Eliana Dukelsky nació en Buenos Aires en 1982. Tras residir algún tiempo en Francia, llegó aun siendo niña a España, donde ha pasado la mayor parte de su vida. La autora es licenciada en Comunicación Audiovisual, en Teoría de la Literatura y Literatura Comparada, y posee un Máster de Español como Segunda Lengua. Actualmente ejerce la docencia como profesora de español, lengua y literatura en escuelas y fundaciones culturales. La lengua o el espejo, ganador de la segunda edición del Premio Internacional José Bergamín de Aforismos, es su primer libro de aforismos.
Algunos pueblan su identidad de forma espontánea; otros minuciosamente, como se decoran los espacios de una casa; y siempre hay quienes se pasan la vida despoblándola.
A veces en la intimidad de la pareja nacen gestos, palabras, comportamientos de animal tierno.
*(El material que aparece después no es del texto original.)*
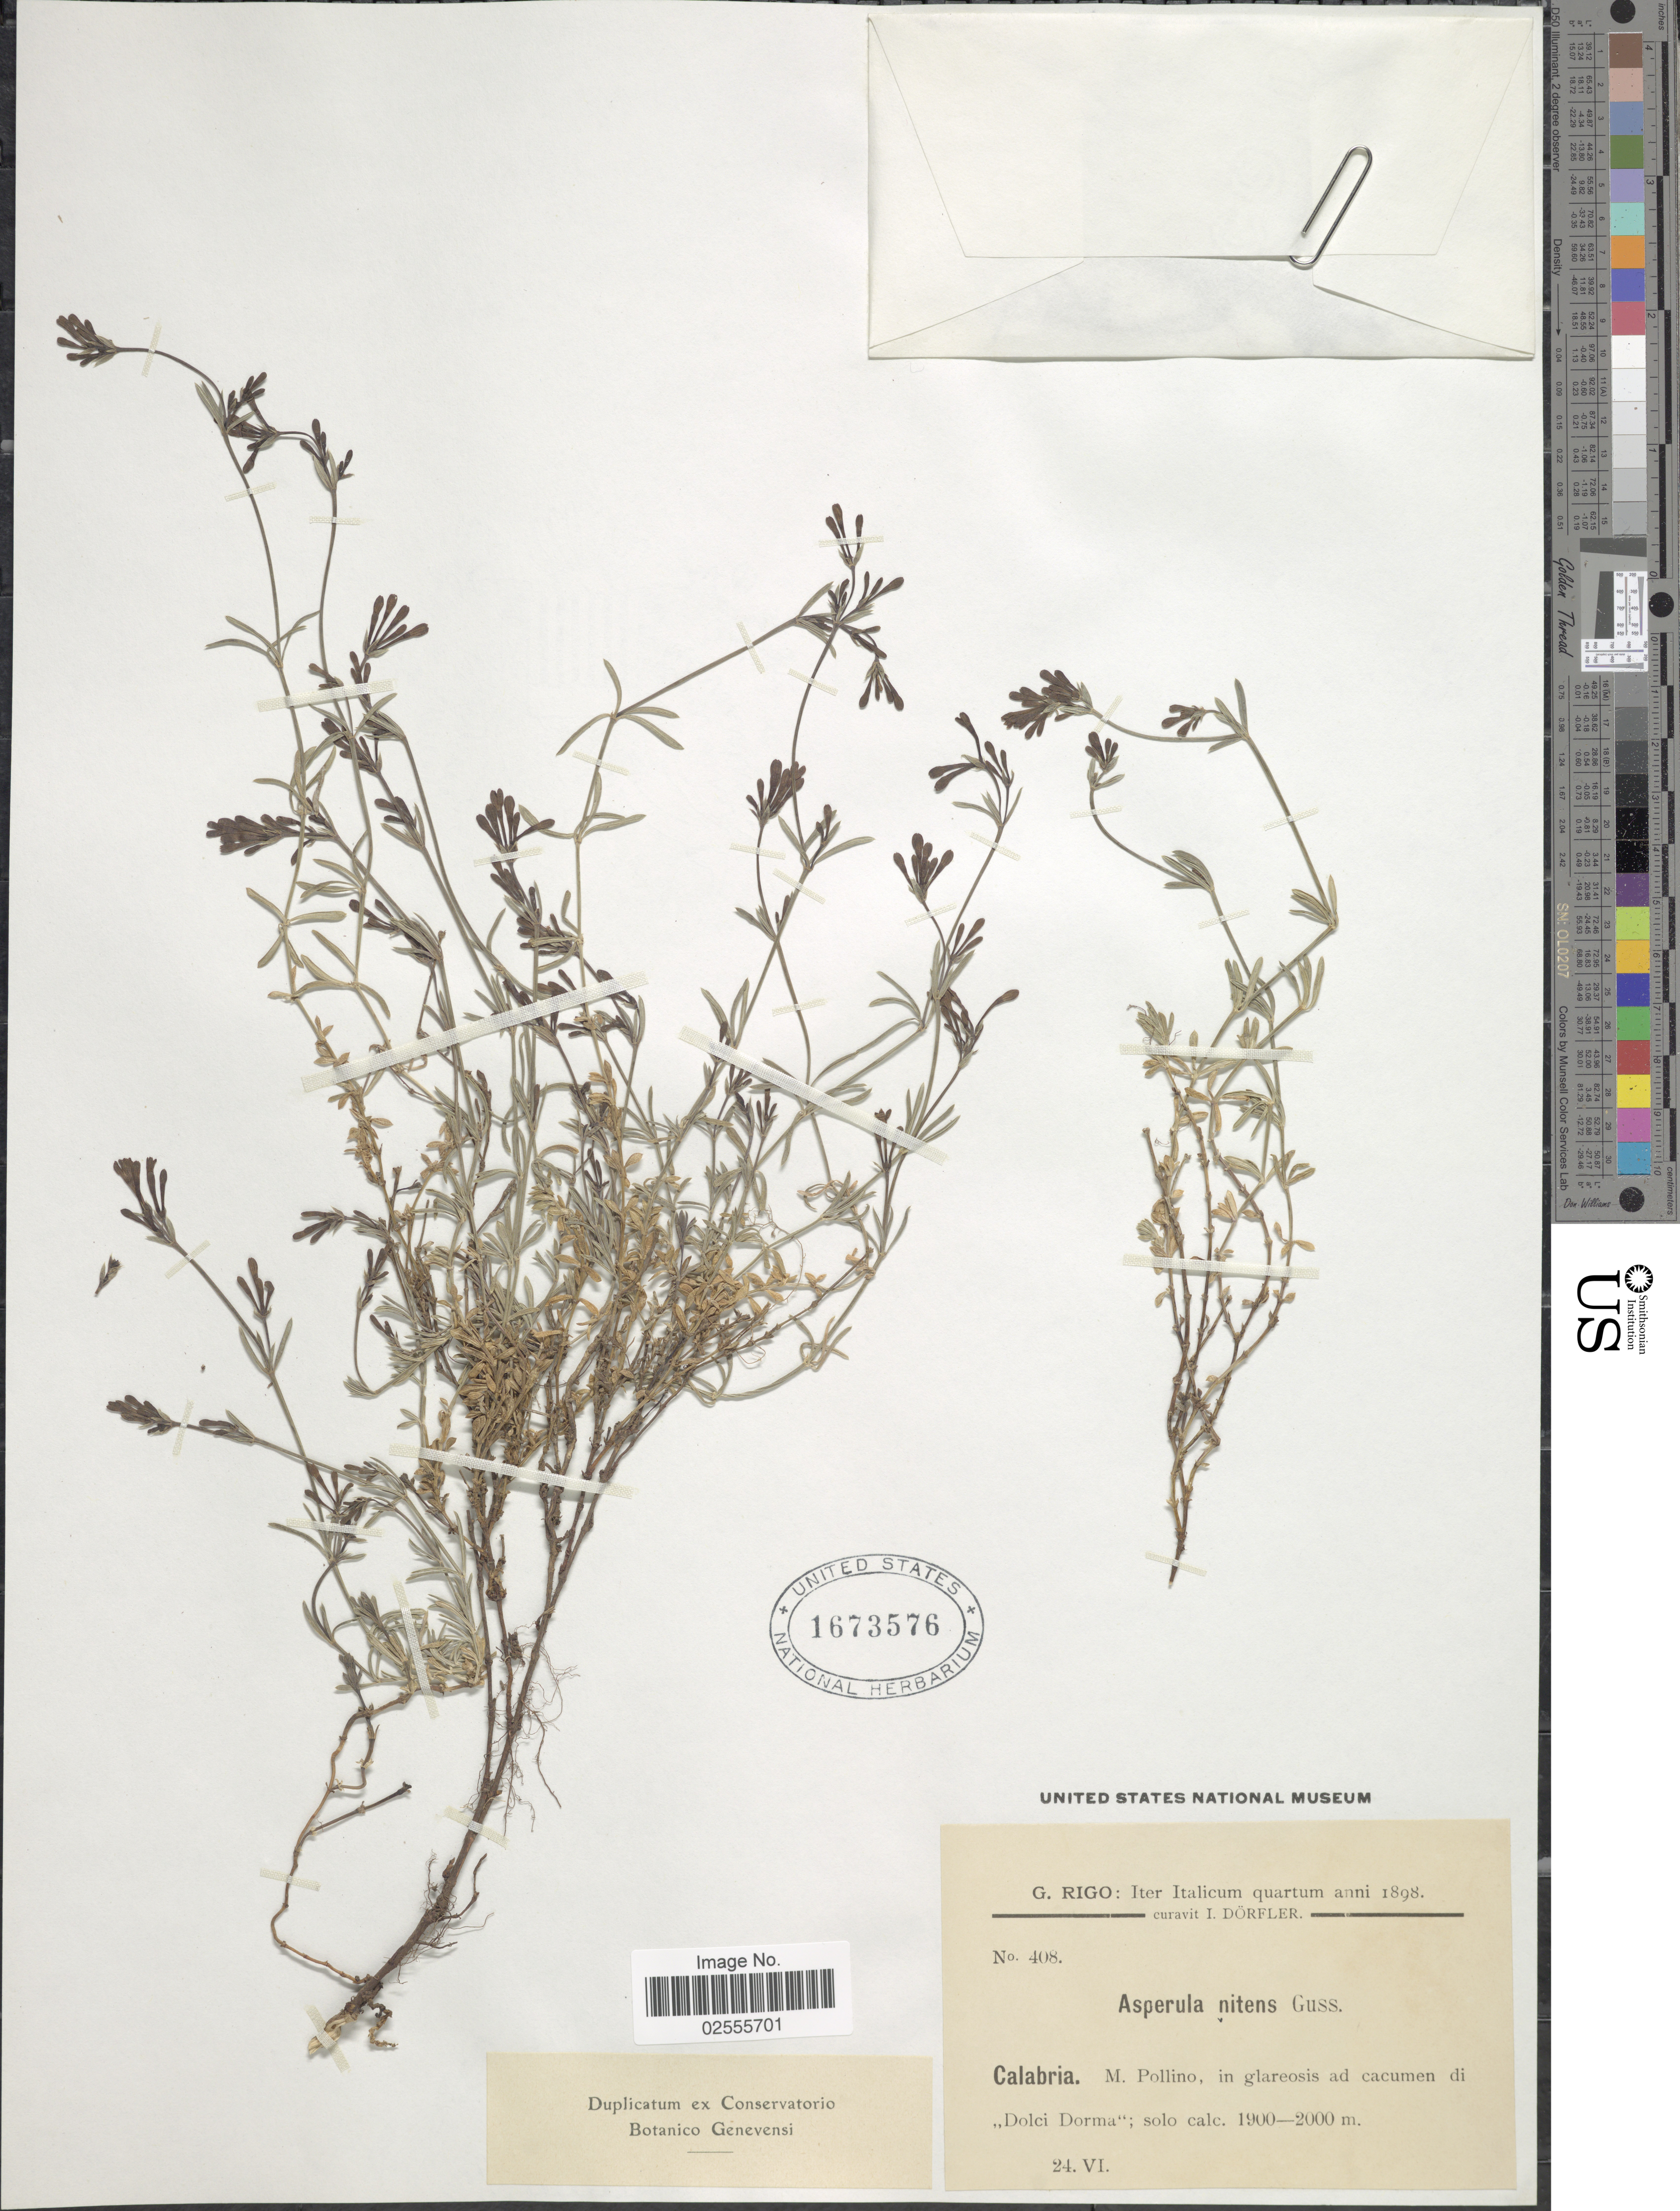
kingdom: Plantae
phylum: Tracheophyta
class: Magnoliopsida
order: Gentianales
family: Rubiaceae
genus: Asperula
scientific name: Asperula nitens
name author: Gussone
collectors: G. Rigo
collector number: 408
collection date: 1898-06-24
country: Italy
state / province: Calabria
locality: Iter Italicum quartum, M. Pollino, in glareosis ad cacumen di "Dolci Dorma".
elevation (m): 1900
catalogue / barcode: US 1673576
Será el recuerdo sosegado de la naturaleza.
Los narcisos desean quererse y solo consiguen desearse.
Hay historias amorosas que resultan brillantes tomas falsas.
Haciendo el amor cerramos los interrogantes, uno a uno, como las piezas de un laberinto.
La culpa va de lo real a lo imposible.
La gente, en general, debe aprender a vivir con el dolor. Los neuróticos, en cambio, debemos aprender a sobrellevar la felicidad.
Los adolescentes poseen mentes aristocráticas.
Locura 1: Perderse eligiendo espejos en los que contemplarse.
Locura 2: Ignorar si hay alguien sujetando el espejo.
A veces reducimos nuestra condena a una injusta y frívola sentencia.
Amamos como nos amaron, no como nos enseñaron a amar.
Mantenerse cuerdo implica, en ocasiones, saber cuándo mantener a raya ciertas verdades.
Convertir tu cuerpo, impulsado al abismo, en morada de aves.
El muro es la esencia del espejo: ojos ciegos.